King Roger smiled at his praise and touched Idrisi's hand. "Come," he said. "Let us look at the new ceiling."
Together the two friends ascended the marble steps toward the half-finished Cappella Palatina. Already complete was the Western basilican nave with pointed Saracen arches, the gleaming mosaic of the dome above. White Parian marble, gray granite and deep red porphyry rose up everywhere, decorated with scenes from the Old and New Testament and various Christian symbols.
But high overhead soared the marvelous Moorish ceiling. Craning their necks to look upward, Idrisi and the King could see the little figures of turbaned artists high on the scaffolding. Busy servants ran about below, ready to serve the needs of those above.
The vast honey-colored, coffered vault hung there like a vision from the Arabian Nights. It combined carving, painting and gilding. A design of interlocked stars enclosed a double row of rosettes with eight concave petals in wood over which white linen had been stretched for painting in tempera. Everywhere exquisite figures were colored in white, black, green, buff, blue, and Oriental vermillion. There were houris and winged genii, gazelles and antelopes. Here two gentlemen sat cross-legged in front of a tent playing chess. Others jousted, hunted, or played the flute. A lady rode an elephant. Camels bore sumptuous litters and bright-costumed riders. Tall white birds with stiff appletree tails mingled with dragons that terminated in luxuriant scrolls.
"Magnificent," breathed Idrisi. "It is the true spirit of Islamic art reproduced here in this Christian church on this Western island."
"It is beautiful," said Roger. "A gift from your people to all the world."
Both men bowed before it silently. Overhead the carvers chipped away, the painters and gilders wielded their brushes. Below, on the temporary plank flooring, the servants and artists' helpers walked warily, lest drops of gold or vermillion spatter down.

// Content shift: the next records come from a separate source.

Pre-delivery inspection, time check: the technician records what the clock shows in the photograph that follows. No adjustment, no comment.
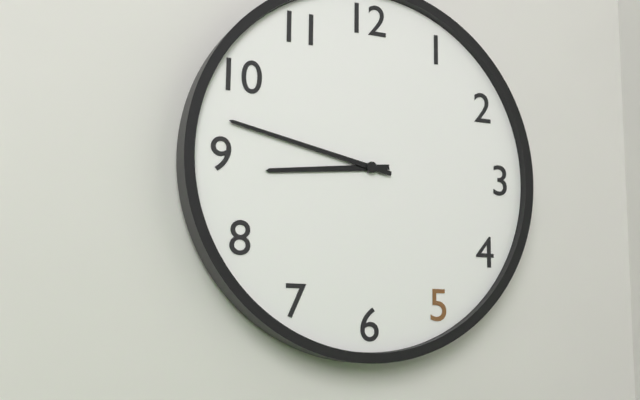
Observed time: 8:47
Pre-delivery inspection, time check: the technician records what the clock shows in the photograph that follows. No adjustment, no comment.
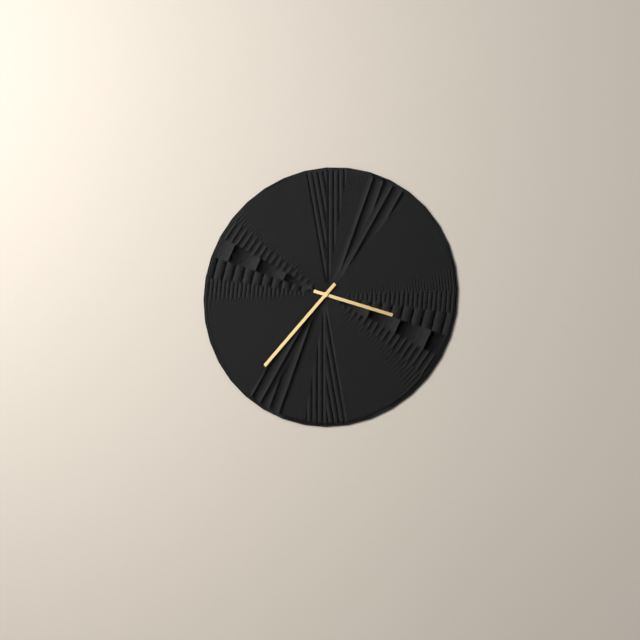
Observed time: 3:37
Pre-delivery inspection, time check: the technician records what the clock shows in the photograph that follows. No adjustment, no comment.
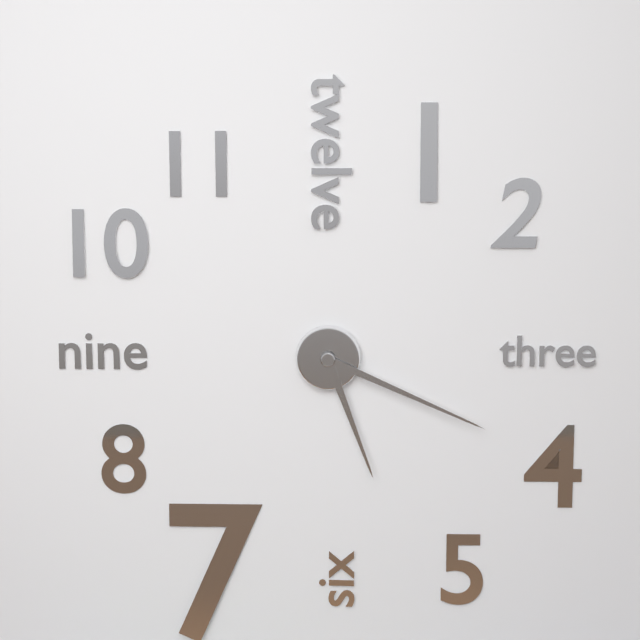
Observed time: 5:19
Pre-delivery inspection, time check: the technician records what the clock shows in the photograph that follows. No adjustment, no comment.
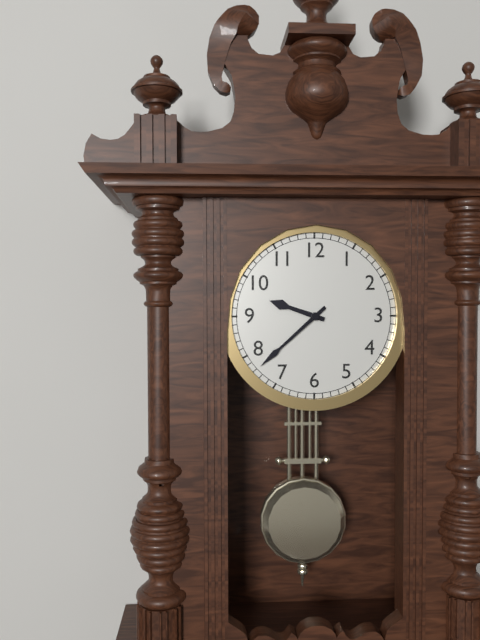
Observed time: 9:38
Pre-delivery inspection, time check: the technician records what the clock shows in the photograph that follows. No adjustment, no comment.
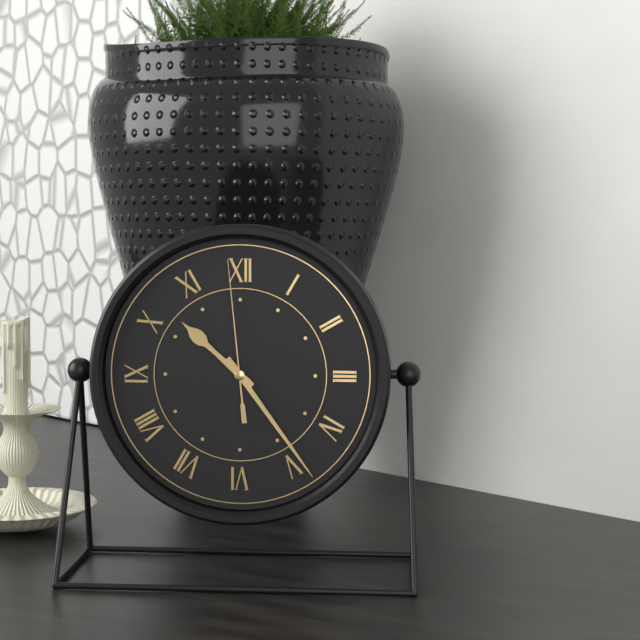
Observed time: 10:24:59
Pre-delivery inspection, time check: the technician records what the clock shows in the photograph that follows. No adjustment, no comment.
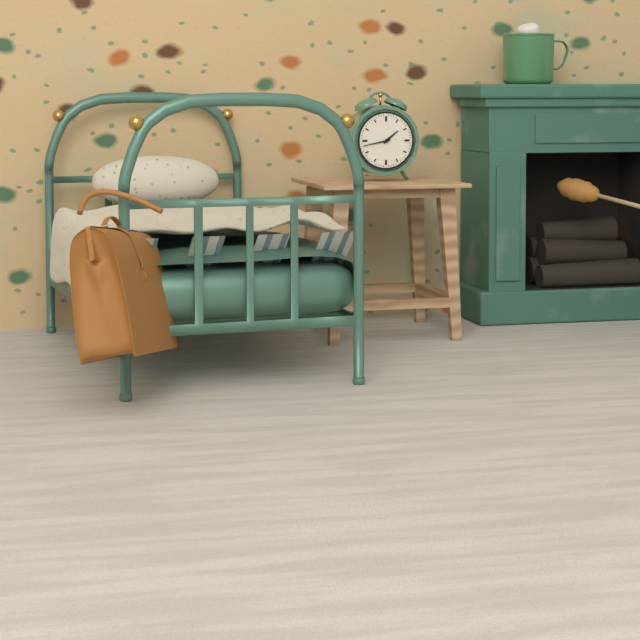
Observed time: 1:43
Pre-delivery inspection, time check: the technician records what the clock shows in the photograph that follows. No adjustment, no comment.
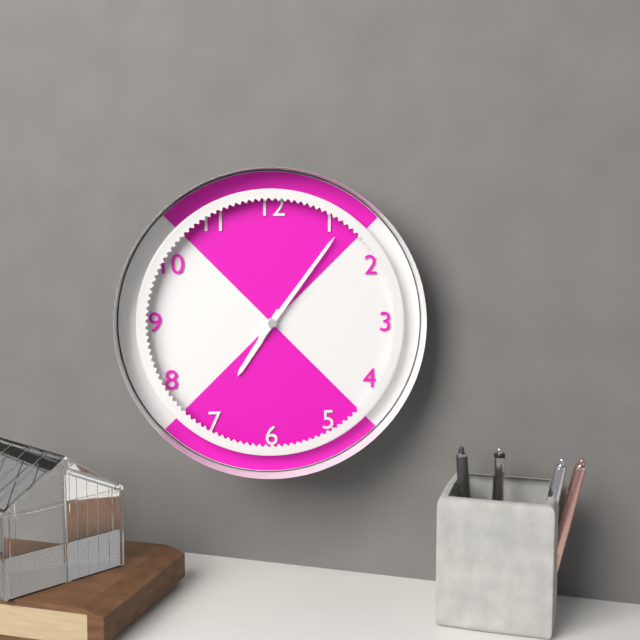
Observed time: 7:06
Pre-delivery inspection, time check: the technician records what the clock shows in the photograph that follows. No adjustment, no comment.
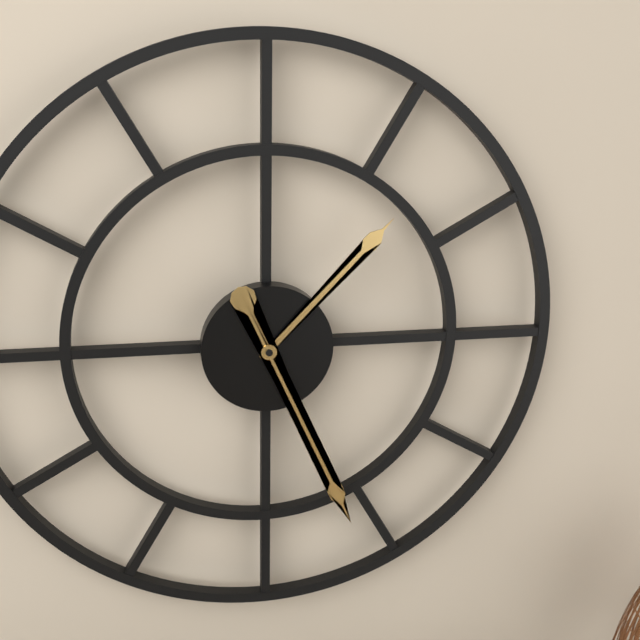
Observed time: 1:26
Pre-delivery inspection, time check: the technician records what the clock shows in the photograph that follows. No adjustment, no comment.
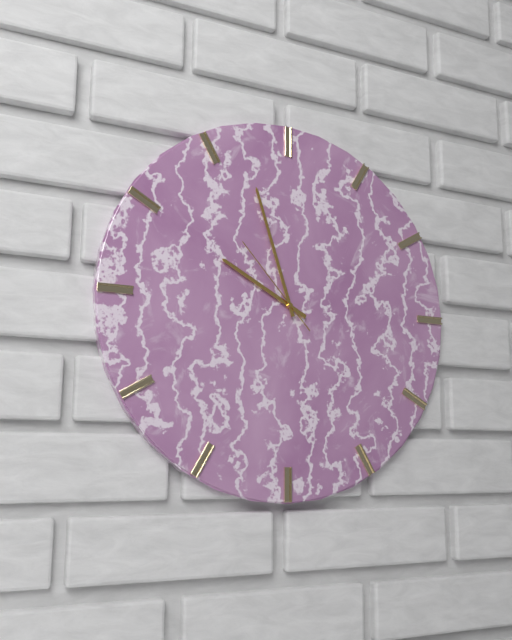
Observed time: 9:57:53
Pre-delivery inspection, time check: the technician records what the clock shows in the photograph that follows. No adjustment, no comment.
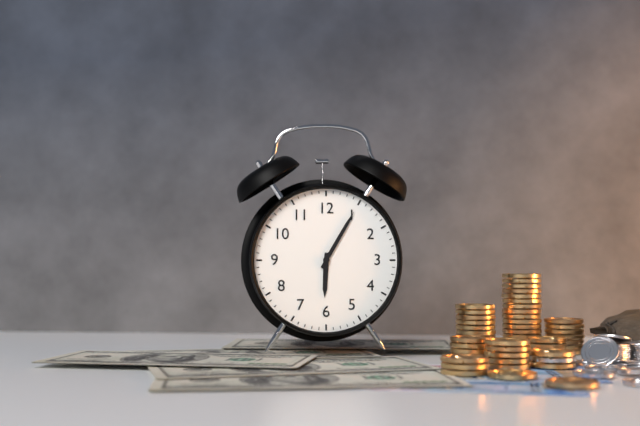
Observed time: 6:05
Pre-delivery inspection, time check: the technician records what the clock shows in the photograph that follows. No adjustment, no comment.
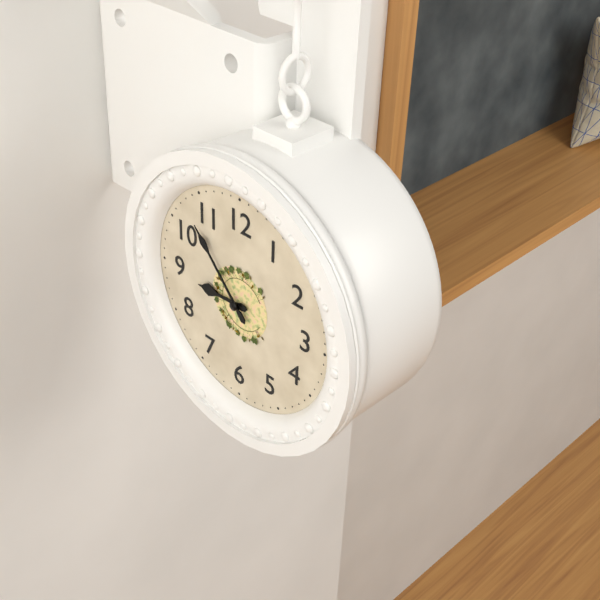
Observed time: 8:53
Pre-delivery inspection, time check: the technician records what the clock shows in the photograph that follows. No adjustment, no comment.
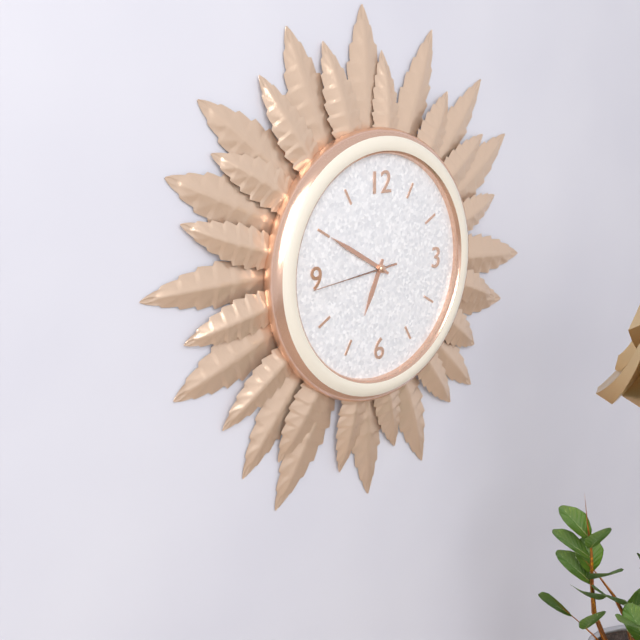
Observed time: 6:50:44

King Roger and his royal geographer both died in 1154, and after that the Moorish influence in Sicily declined. But left behind were varied treasures. These treasures spread from there and also from Spain to permeate and become a part of Western life. The Arabs brought to Sicily cotton, sugar cane, oranges, lemons, paste (macaroni), peanuts and many drugs. They introduced silk weaving and Moorish styles in pottery, embroidery, brilliant jewels and fine dress. From them came the pointed arch and other decorative motifs, many details of fountain construction and design; some say the windmill, the use of the olive as food, and the game of chess. They brought many words into the Italian language, such as carciofo, artichoke, and fetronciana, vegetable marrow. Other words also passed into English. Idrisi's geography book is said to have inspired the Christian navi gators who began the great age of discovery. And even today donkey carts wind through the fields of Sicily, through the stone lanes of its cities, decorated with humble arabesques, just as King Roger II and the royal geographer Idrisi beheld them 800 years ago.